Effect of this Agreement.

Subject to the Corporation’s right to terminate the Option pursuant to Section 7.2 of the Plan, this Option Agreement shall be assumed by, be binding upon and inure to the benefit of any successor or successors to the Corporation.

11.
Quebec Participants.

If the Participant is a resident of the Province of Quebec, the Participant acknowledges receipt of an information memorandum in respect of the Plan.




5



12.
Language.

The parties hereto have requested that this Option Agreement and the certificates, documents or notices relating thereto be drafted in the English language. Les parties a cet accord ont exige que cet accord et tous certificats, documents ou avis y afferent soit redige en langue anglaise.

13.
Counterparts.

This Option Agreement may be executed simultaneously in any number of counterparts, each of which shall be deemed an original but all of which together shall constitute one and the same instrument.

14.
Section Headings.

The section headings of this Option Agreement are for convenience of reference only and shall not be deemed to alter or affect any provision hereof.

15.
Clawback Policy.

The Option is subject to the terms of the Corporation’s recoupment, clawback or similar policy as it may be in effect from time to time, as well as any similar provisions of applicable law, any of which could in certain circumstances require forfeiture of the Option and repayment or forfeiture of any Class B Common Shares or other cash or property received with respect to the Option (including any value received from a disposition of the shares acquired upon exercise of the Option).

16.
No Advice Regarding Grant.

The Participant is hereby advised to consult with his or her own tax, legal and/or investment advisors with respect to any advice the Participant may determine is needed or appropriate with respect to the Option (including, without limitation, to determine the foreign, state, local, estate and/or gift tax consequences with respect to the Option and any shares that may be acquired upon exercise of the Option).
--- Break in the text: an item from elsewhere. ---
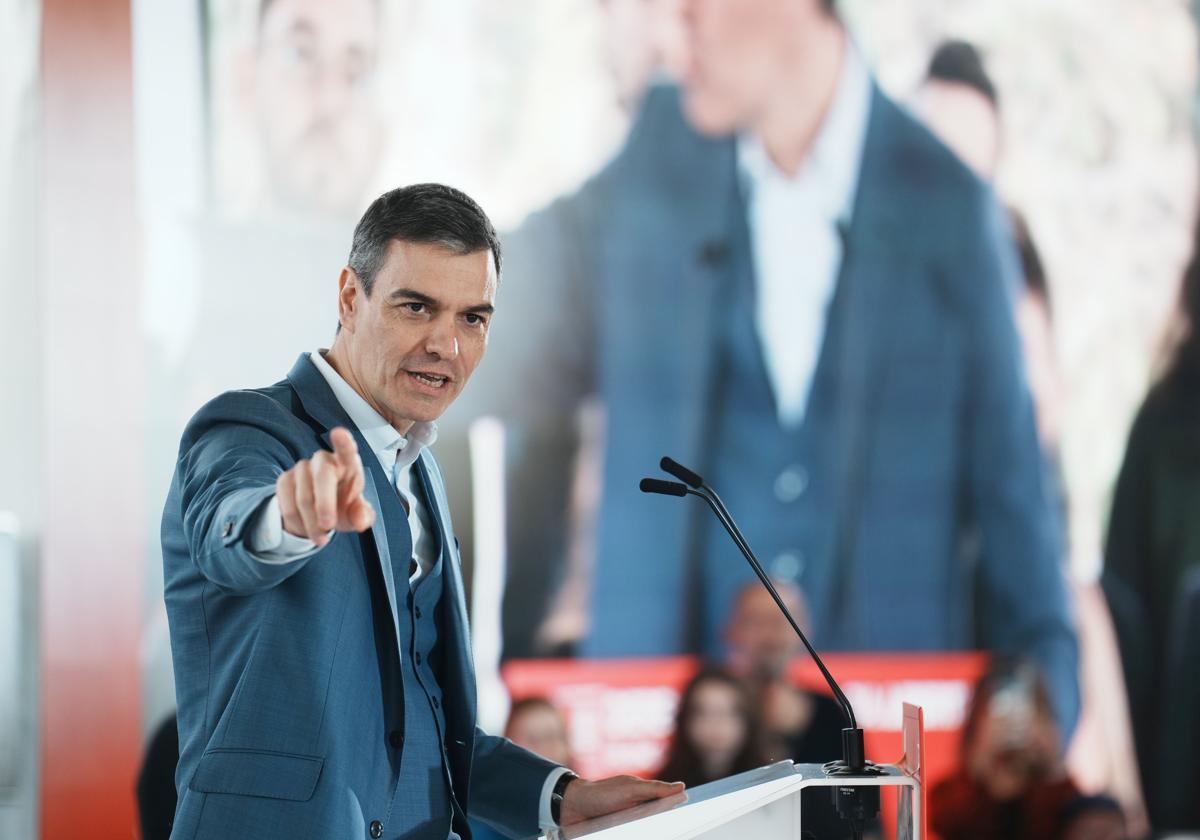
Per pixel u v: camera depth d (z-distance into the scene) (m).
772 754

Neither the Corporation nor any of its officers, directors, affiliates or advisors makes any representation (except for the terms and conditions expressly set forth in this Option Agreement) or recommendation with respect to the Option. Except for the withholding rights contemplated by Section 3 above and Section 8.5 of the Plan, the Participant is solely responsible for any and all tax liability that may arise with respect to the Option and any shares that may be acquired upon exercise of the Option.